La insistencia en este relato no solo busca rédito político inmediato; también pretende fijar en la memoria colectiva una versión heroica de su liderazgo. El problema es que, en la construcción de ese mito, las víctimas se vuelven irrelevantes. O peor aún: un obstáculo.
Peligro para la democracia española
Las declaraciones de Ayuso no son un episodio aislado. Forman parte de una estrategia más amplia de erosión de la empatía pública, donde la crítica legítima se descalifica mediante el insulto, la conspiración y la burla. Ese estilo político ha permitido a la presidenta construir una base electoral sólida, pero también ha degradado el debate público hasta niveles preocupantes.
En una comunidad donde miles de familias siguen esperando una explicación, escuchar a la presidenta descalificar su dolor como “un negocio” constituye un recordatorio duro: cuando el poder renuncia a la compasión, pierde algo más que legitimidad democrática, pierde humanidad.
Ayuso y Trump, manual compartido del populismo del desprecio
La ofensiva discursiva de Isabel Díaz Ayuso frente a las víctimas de las residencias no es un fenómeno aislado ni estrictamente español. En realidad, encaja en un patrón político global cuyo referente más reconocible es Donald Trump. Ambos dirigentes comparten una estrategia que combina negación de la responsabilidad, construcción de enemigos imaginarios y agresividad retórica para blindar su liderazgo ante cualquier escrutinio público.
Ambos líderes politizan el sufrimiento ajeno mientras denuncian que otros lo politizan. Es una estrategia de inversión moral: se apropian del dolor colectivo para convertirlo en un argumento identitario, y acusan de manipulación precisamente a quienes buscan respuestas.

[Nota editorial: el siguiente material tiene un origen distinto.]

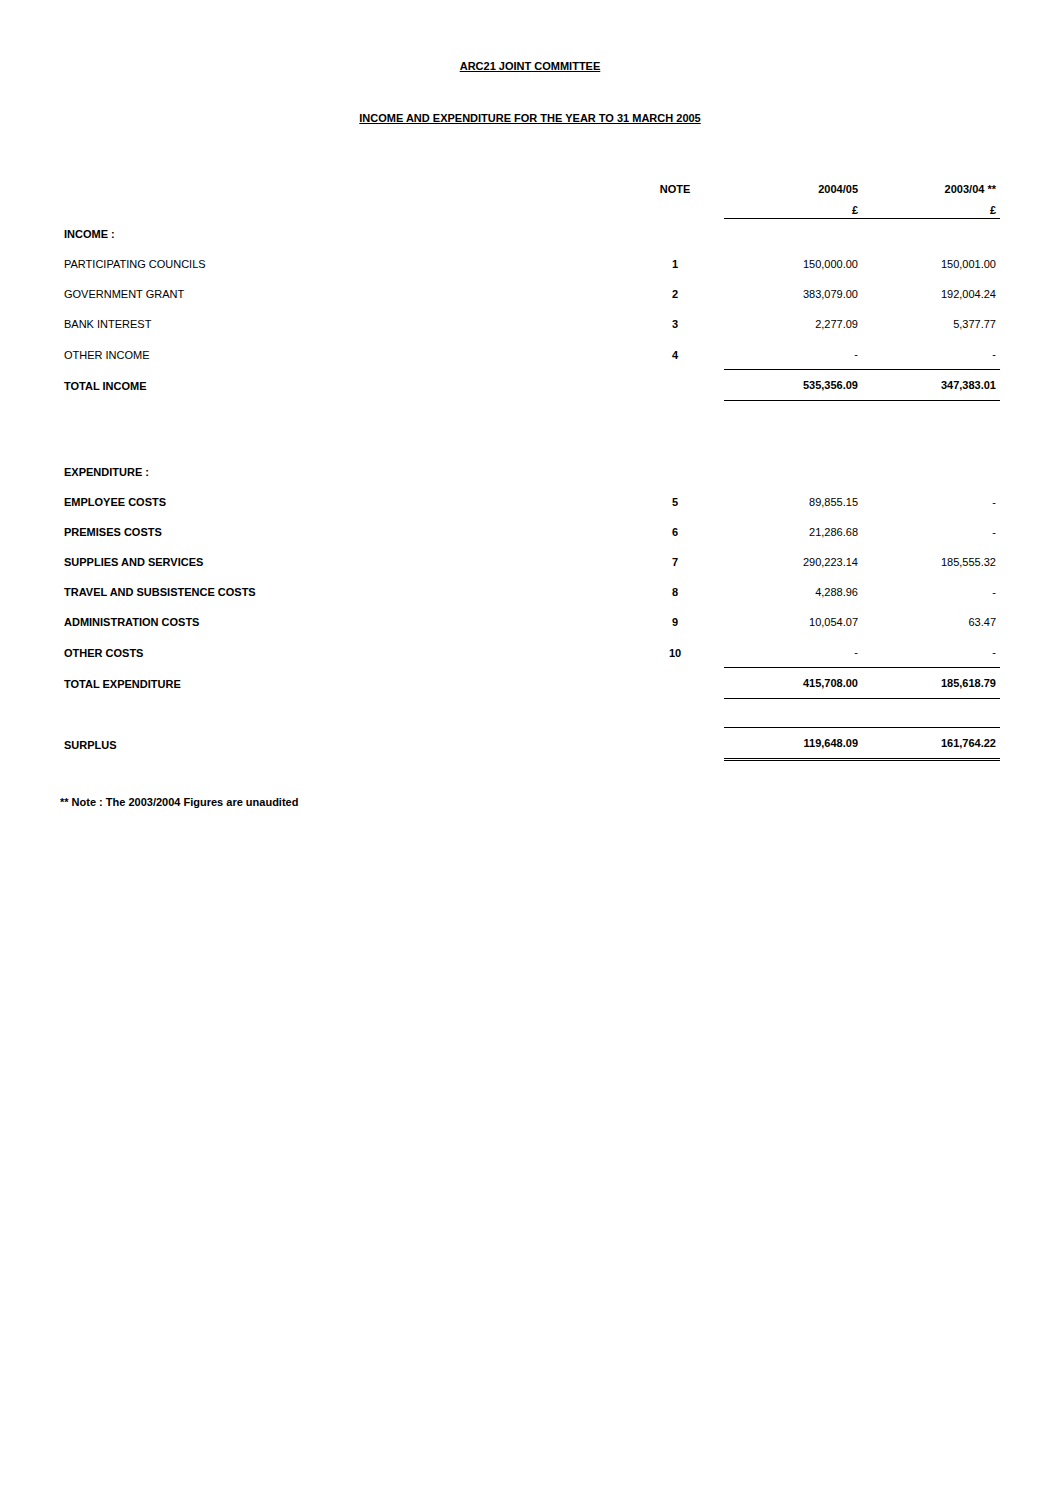ARC21 JOINT COMMITTEE
INCOME AND EXPENDITURE FOR THE YEAR TO 31 MARCH 2005
| | NOTE | 2004/05 | 2003/04 ** |
| --- | --- | --- | --- |
| | | £ | £ |
| INCOME : | | | |
| PARTICIPATING COUNCILS | 1 | 150,000.00 | 150,001.00 |
| GOVERNMENT GRANT | 2 | 383,079.00 | 192,004.24 |
| BANK INTEREST | 3 | 2,277.09 | 5,377.77 |
| OTHER INCOME | 4 | - | - |
| TOTAL INCOME | | 535,356.09 | 347,383.01 |
| EXPENDITURE : | | | |
| EMPLOYEE COSTS | 5 | 89,855.15 | - |
| PREMISES COSTS | 6 | 21,286.68 | - |
| SUPPLIES AND SERVICES | 7 | 290,223.14 | 185,555.32 |
| TRAVEL AND SUBSISTENCE COSTS | 8 | 4,288.96 | - |
| ADMINISTRATION COSTS | 9 | 10,054.07 | 63.47 |
| OTHER COSTS | 10 | - | - |
| TOTAL EXPENDITURE | | 415,708.00 | 185,618.79 |
| SURPLUS | | 119,648.09 | 161,764.22 |
** Note : The 2003/2004 Figures are unaudited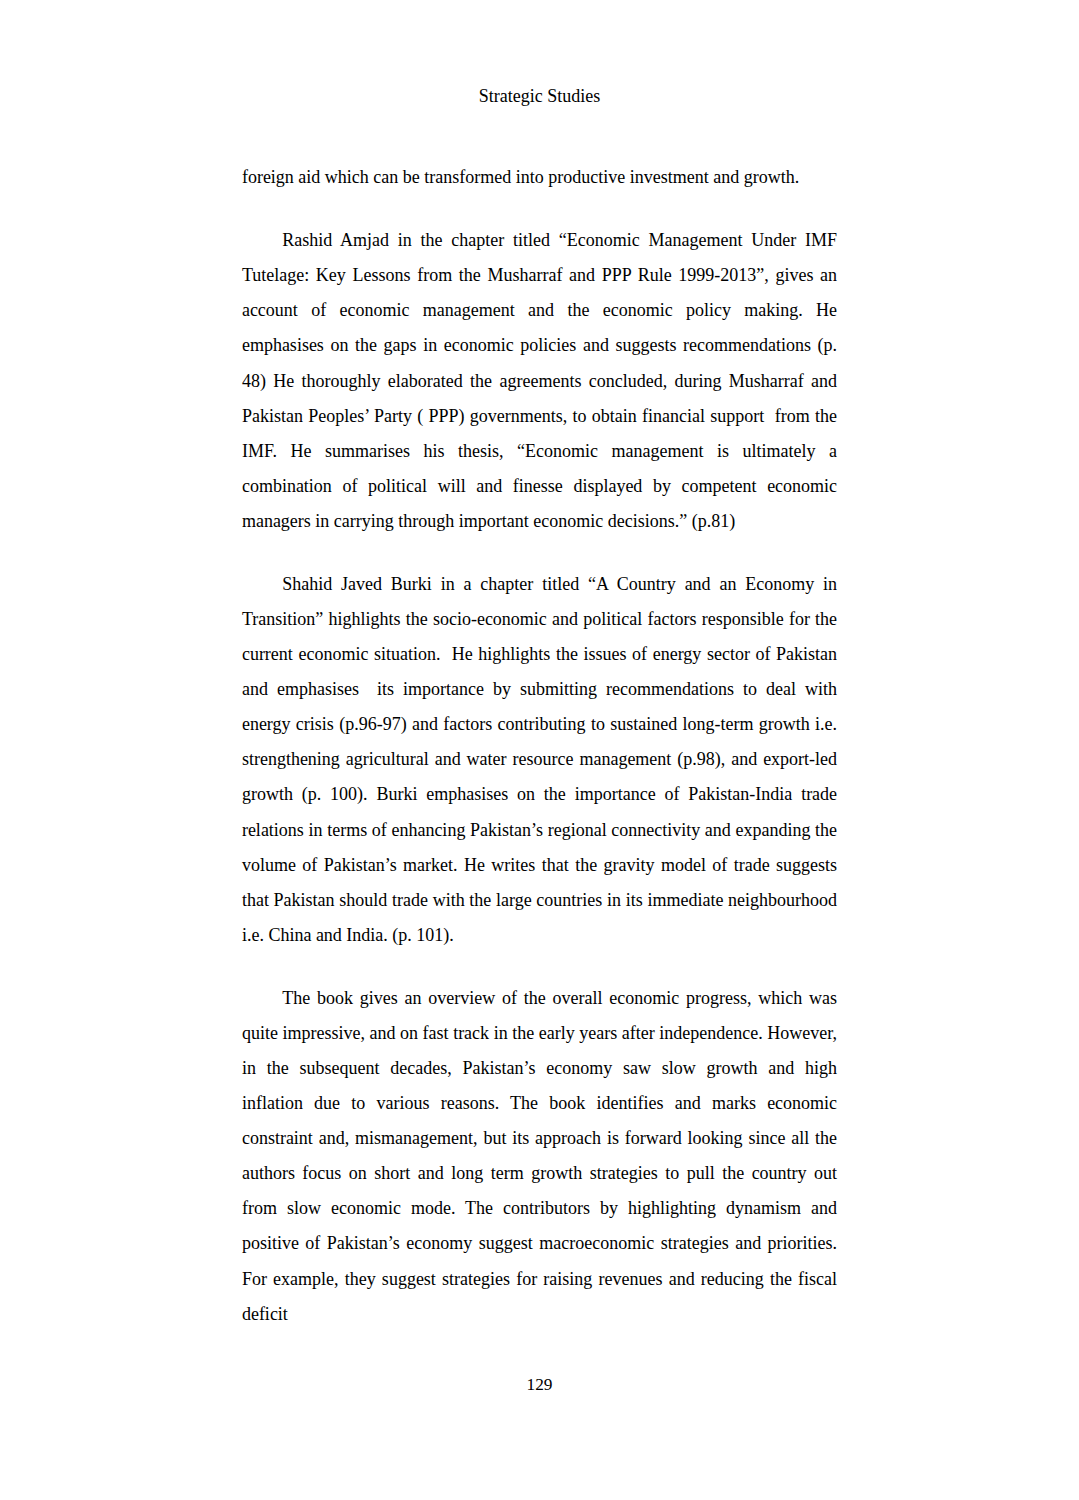Strategic Studies
foreign aid which can be transformed into productive investment and growth.
Rashid Amjad in the chapter titled “Economic Management Under IMF Tutelage: Key Lessons from the Musharraf and PPP Rule 1999-2013”, gives an account of economic management and the economic policy making. He emphasises on the gaps in economic policies and suggests recommendations (p. 48) He thoroughly elaborated the agreements concluded, during Musharraf and Pakistan Peoples’ Party ( PPP) governments, to obtain financial support from the IMF. He summarises his thesis, “Economic management is ultimately a combination of political will and finesse displayed by competent economic managers in carrying through important economic decisions.” (p.81)
Shahid Javed Burki in a chapter titled “A Country and an Economy in Transition” highlights the socio-economic and political factors responsible for the current economic situation. He highlights the issues of energy sector of Pakistan and emphasises its importance by submitting recommendations to deal with energy crisis (p.96-97) and factors contributing to sustained long-term growth i.e. strengthening agricultural and water resource management (p.98), and export-led growth (p. 100). Burki emphasises on the importance of Pakistan-India trade relations in terms of enhancing Pakistan’s regional connectivity and expanding the volume of Pakistan’s market. He writes that the gravity model of trade suggests that Pakistan should trade with the large countries in its immediate neighbourhood i.e. China and India. (p. 101).
The book gives an overview of the overall economic progress, which was quite impressive, and on fast track in the early years after independence. However, in the subsequent decades, Pakistan’s economy saw slow growth and high inflation due to various reasons. The book identifies and marks economic constraint and, mismanagement, but its approach is forward looking since all the authors focus on short and long term growth strategies to pull the country out from slow economic mode. The contributors by highlighting dynamism and positive of Pakistan’s economy suggest macroeconomic strategies and priorities. For example, they suggest strategies for raising revenues and reducing the fiscal deficit
129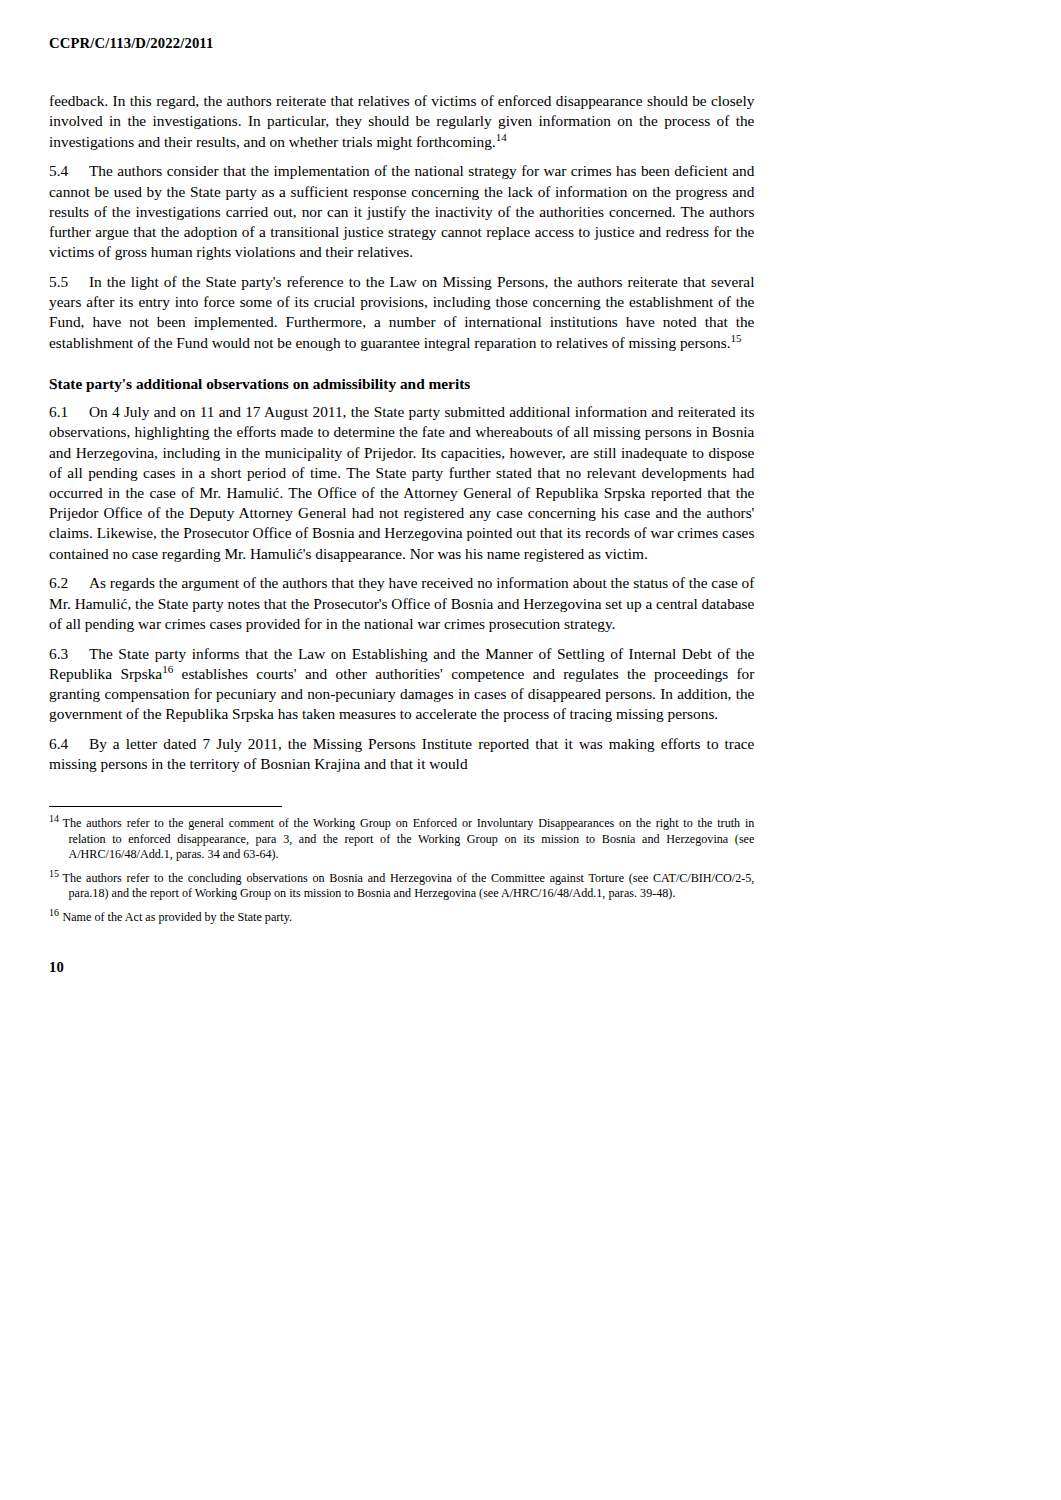CCPR/C/113/D/2022/2011
feedback. In this regard, the authors reiterate that relatives of victims of enforced disappearance should be closely involved in the investigations. In particular, they should be regularly given information on the process of the investigations and their results, and on whether trials might forthcoming.14
5.4 The authors consider that the implementation of the national strategy for war crimes has been deficient and cannot be used by the State party as a sufficient response concerning the lack of information on the progress and results of the investigations carried out, nor can it justify the inactivity of the authorities concerned. The authors further argue that the adoption of a transitional justice strategy cannot replace access to justice and redress for the victims of gross human rights violations and their relatives.
5.5 In the light of the State party's reference to the Law on Missing Persons, the authors reiterate that several years after its entry into force some of its crucial provisions, including those concerning the establishment of the Fund, have not been implemented. Furthermore, a number of international institutions have noted that the establishment of the Fund would not be enough to guarantee integral reparation to relatives of missing persons.15
State party's additional observations on admissibility and merits
6.1 On 4 July and on 11 and 17 August 2011, the State party submitted additional information and reiterated its observations, highlighting the efforts made to determine the fate and whereabouts of all missing persons in Bosnia and Herzegovina, including in the municipality of Prijedor. Its capacities, however, are still inadequate to dispose of all pending cases in a short period of time. The State party further stated that no relevant developments had occurred in the case of Mr. Hamulić. The Office of the Attorney General of Republika Srpska reported that the Prijedor Office of the Deputy Attorney General had not registered any case concerning his case and the authors' claims. Likewise, the Prosecutor Office of Bosnia and Herzegovina pointed out that its records of war crimes cases contained no case regarding Mr. Hamulić's disappearance. Nor was his name registered as victim.
6.2 As regards the argument of the authors that they have received no information about the status of the case of Mr. Hamulić, the State party notes that the Prosecutor's Office of Bosnia and Herzegovina set up a central database of all pending war crimes cases provided for in the national war crimes prosecution strategy.
6.3 The State party informs that the Law on Establishing and the Manner of Settling of Internal Debt of the Republika Srpska16 establishes courts' and other authorities' competence and regulates the proceedings for granting compensation for pecuniary and non-pecuniary damages in cases of disappeared persons. In addition, the government of the Republika Srpska has taken measures to accelerate the process of tracing missing persons.
6.4 By a letter dated 7 July 2011, the Missing Persons Institute reported that it was making efforts to trace missing persons in the territory of Bosnian Krajina and that it would
14 The authors refer to the general comment of the Working Group on Enforced or Involuntary Disappearances on the right to the truth in relation to enforced disappearance, para 3, and the report of the Working Group on its mission to Bosnia and Herzegovina (see A/HRC/16/48/Add.1, paras. 34 and 63-64).
15 The authors refer to the concluding observations on Bosnia and Herzegovina of the Committee against Torture (see CAT/C/BIH/CO/2-5, para.18) and the report of Working Group on its mission to Bosnia and Herzegovina (see A/HRC/16/48/Add.1, paras. 39-48).
16 Name of the Act as provided by the State party.
10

Trump hace uso recurrente de fallos judiciales para afirmar que está “totalmente exonerado” incluso cuando las sentencias no lo absuelven moralmente. Ayuso reproduce ese esquema al exhibir “143 resoluciones judiciales” como prueba de una supuesta gestión impecable.
En ambos casos, la justicia se convierte no en un contrapeso institucional, sino en un arma retórica: se acata cuando sirve como escudo, se cuestiona cuando amenaza la narrativa. Este uso interesado de la legalidad erosiona la comprensión pública de lo que realmente dicen los tribunales.
Ayuso, al igual que Trump, ha transformado el insulto en una herramienta política legítima. Lo que en otros gobiernos sería un desliz que obligaría a rectificar, en su caso se convierte en una demostración de autenticidad y fuerza. Ambos líderes han descubierto que, para ciertos sectores, la agresividad no debilita; fortalece.
Ese estilo genera una burbuja de inmunidad política: cuanto más polémicas desatan, más se refuerza su base, que interpreta cualquier crítica como un ataque del “sistema”. Es la lógica de la posverdad llevada a su extremo, donde la grosería se confunde con sinceridad y la impunidad con valentía.